How to stream
On the https://huggingface.co/spaces/hexgrad/Kokoro-TTS page, there is a stream option, which appears to do inference over the very first part of the text, and while this is playing, it goes on to the next part of the text, then somehow adds the additional audio on to the same player (the total time on the player increases as it goes) and you can seemlessly start listening almost immediately even to very long amounts of text.
Is there a way to do this locally? Can I use python somehow with Kokoro to start streaming audio before the whole thing is complete?

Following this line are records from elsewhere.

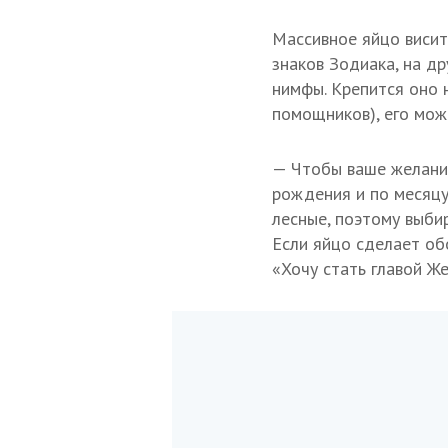
Массивное яйцо висит
знаков Зодиака, на д
нимфы. Крепится оно н
помощников), его мож
— Чтобы ваше желание
рождения и по месяцу
лесные, поэтому выбир
Если яйцо сделает об
«Хочу стать главой Же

My use case is that I'd like to build an addon for audiobookshelf which lets you create an audiobook from an ebook and starts streaming it right away even while the audiobook is being created. Audiobookshelf runs on a server but has a local app that runs on mobile, where you can read ebooks or listen to audiobooks that come from the server locally. It would be nice to be able to create an audiobook and not have to wait for the whole thing to finish before starting to listen.
Yes, of course. Python supports multiple threads, so you can have one thread responsible for sentence-by-sentence speech generation and another playing back that speech once the previous sentence has finished playing. The first thread adds the speech data to the end of a queue while the reader thread takes them off the start of the queue. Even a CPU like the Ryzen 5600x does the TTS fast enough to keep up with normal narration speeds.
There are plenty of local implementations of Kokoro TTS on GitHub to get you started.